Former French officials on trial over kickback deals with Pakistan

Published October 8, 2019
PARIS: Families of the victims of May 8, 2002 car bombing outside Karachi’s then Sheraton Hotel arrive at a courthouse on Monday on the first day of the trial for the financial aspect of ‘the Karachi case’. — AFP
PARIS: Families of the victims of May 8, 2002 car bombing outside Karachi’s then Sheraton Hotel arrive at a courthouse on Monday on the first day of the trial for the financial aspect of ‘the Karachi case’. — AFP

PARIS: Three top former French government aides went on trial on Monday charged with arranging a system of kickbacks on arms deals with Pakistan and Saudi Arabia in the 1990s.

The trial is the first to arise out of a sprawling investigation into the so-called Karachi affair where a bus carrying French defence engineers was blown up in 2002, killing 15 people.

Al Qaeda was initially suspected of the attack, but the focus later shifted to the arms deals amid suspicions the bombing may have been revenge for non-payment of promised bribes.

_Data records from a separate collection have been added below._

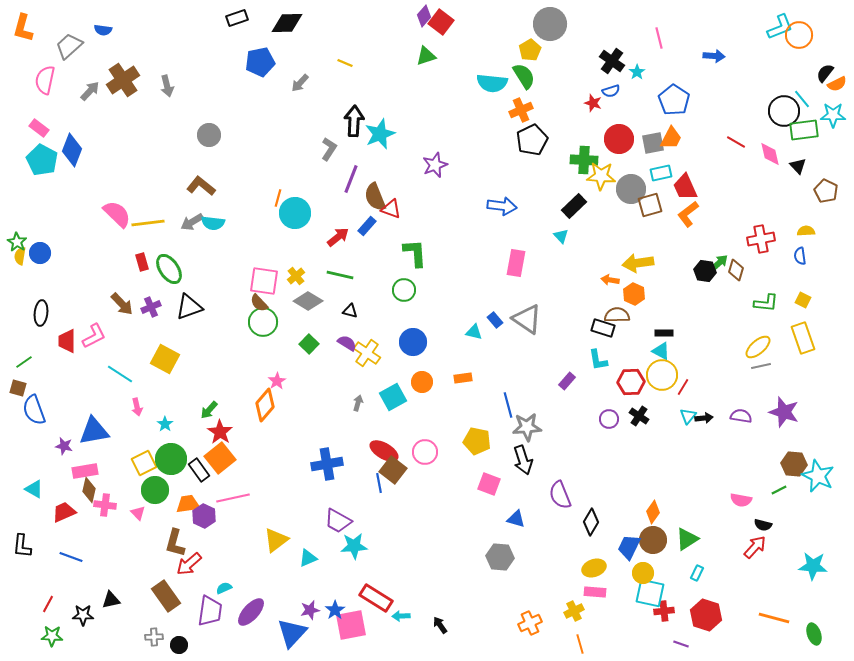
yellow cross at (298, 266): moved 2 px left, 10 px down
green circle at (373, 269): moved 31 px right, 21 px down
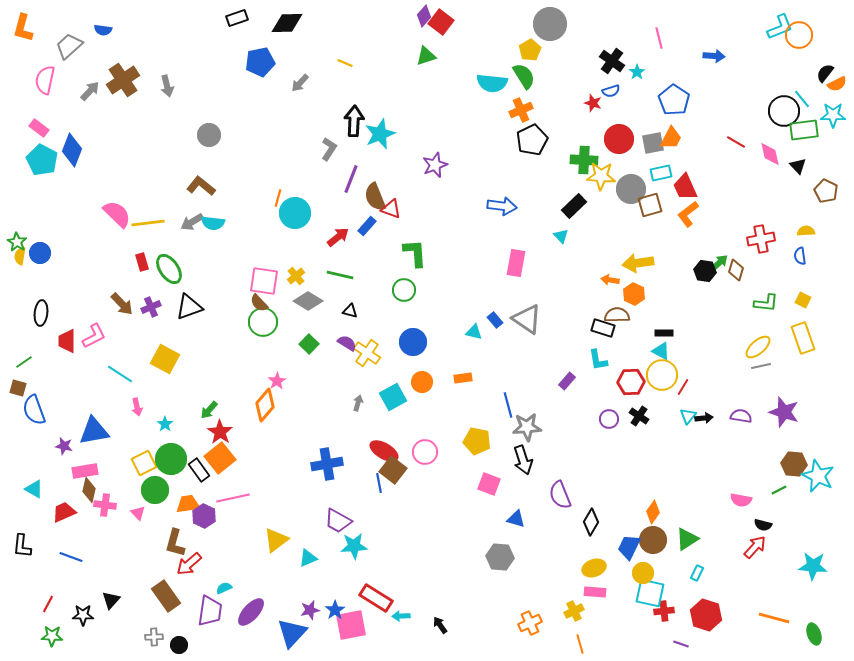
black triangle at (111, 600): rotated 36 degrees counterclockwise
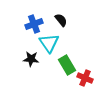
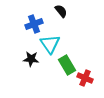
black semicircle: moved 9 px up
cyan triangle: moved 1 px right, 1 px down
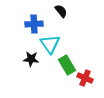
blue cross: rotated 18 degrees clockwise
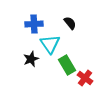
black semicircle: moved 9 px right, 12 px down
black star: rotated 28 degrees counterclockwise
red cross: rotated 14 degrees clockwise
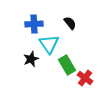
cyan triangle: moved 1 px left
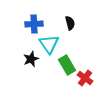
black semicircle: rotated 24 degrees clockwise
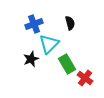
blue cross: rotated 18 degrees counterclockwise
cyan triangle: rotated 20 degrees clockwise
green rectangle: moved 1 px up
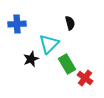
blue cross: moved 17 px left; rotated 18 degrees clockwise
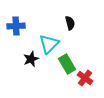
blue cross: moved 1 px left, 2 px down
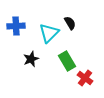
black semicircle: rotated 16 degrees counterclockwise
cyan triangle: moved 11 px up
green rectangle: moved 3 px up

A total of six people went on trial in a Paris criminal court on Monday on suspicion of misappropriating part of the proceeds from the arms deals. They included three former government aides who served under conservative ex-prime minister Edouard Balladur.

Balladur, 90, was himself last week ordered to stand trial over claims that he used some of the kickbacks to fund his failed 1995 presidential bid.

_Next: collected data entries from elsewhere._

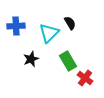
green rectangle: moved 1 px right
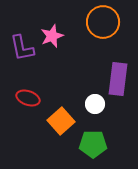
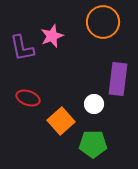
white circle: moved 1 px left
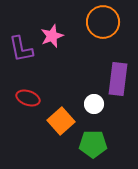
purple L-shape: moved 1 px left, 1 px down
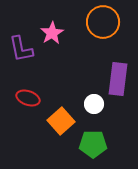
pink star: moved 3 px up; rotated 10 degrees counterclockwise
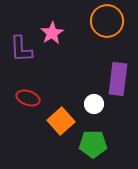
orange circle: moved 4 px right, 1 px up
purple L-shape: rotated 8 degrees clockwise
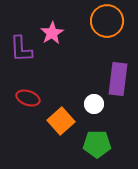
green pentagon: moved 4 px right
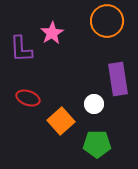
purple rectangle: rotated 16 degrees counterclockwise
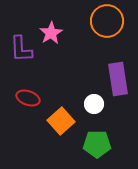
pink star: moved 1 px left
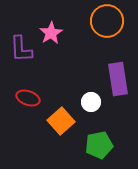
white circle: moved 3 px left, 2 px up
green pentagon: moved 2 px right, 1 px down; rotated 12 degrees counterclockwise
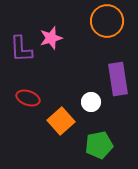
pink star: moved 5 px down; rotated 15 degrees clockwise
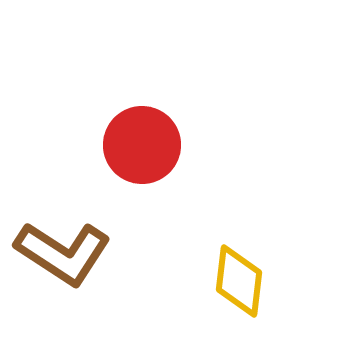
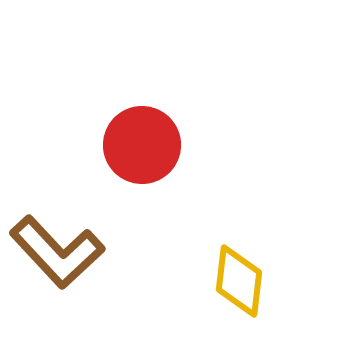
brown L-shape: moved 6 px left, 1 px up; rotated 14 degrees clockwise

The three aides are Nicolas Bazire, Balladur’s former campaign manager; Renaud Donnedieu de Vabres, a former adviser to his defence minister Francois Leotard; and Thierry Gaubert, a former aide to then budget minister Nicolas Sarkozy.

Also accused are Dominique Castellan, a former head of the international division of French naval defence contractor DCN (since renamed Naval Group), and two Lebanese middlemen who allegedly acted as go-betweens for the bribes and kickbacks -- Ziad Takieddine and Abdul Rahman El-Assir.

El-Assir was not present at the start of the trial.

Chirac ended arms bribes Paying bribes on arms deals was common practice when Balladur’s government won contracts to sell submarines to Pakistan and frigates to Saudi Arabia in 1994.

Earning kickbacks on the deals was banned, however.

Investigators suspect the French of having paid some 327 million euros ($359 million) in bribes on the deals, including some 13 million euros in kickbacks.

After defeating Balladur for the presidency in 1995, Chirac ended the payment of all remaining commissions on the deals.

Balladur has denied knowledge of any commissions or kickbacks and said he was not responsible for the “details” of the financing of his presidential campaign.

He and his former defence minister Leotard, 77, have been charged with complicity in the alleged misappropriation of part of the proceeds of the arms deals.

Both will be tried by the Court of Justice of the Republic, a separate tribunal that hears cases of alleged misconduct by ministers and prime ministers in the course of their duties.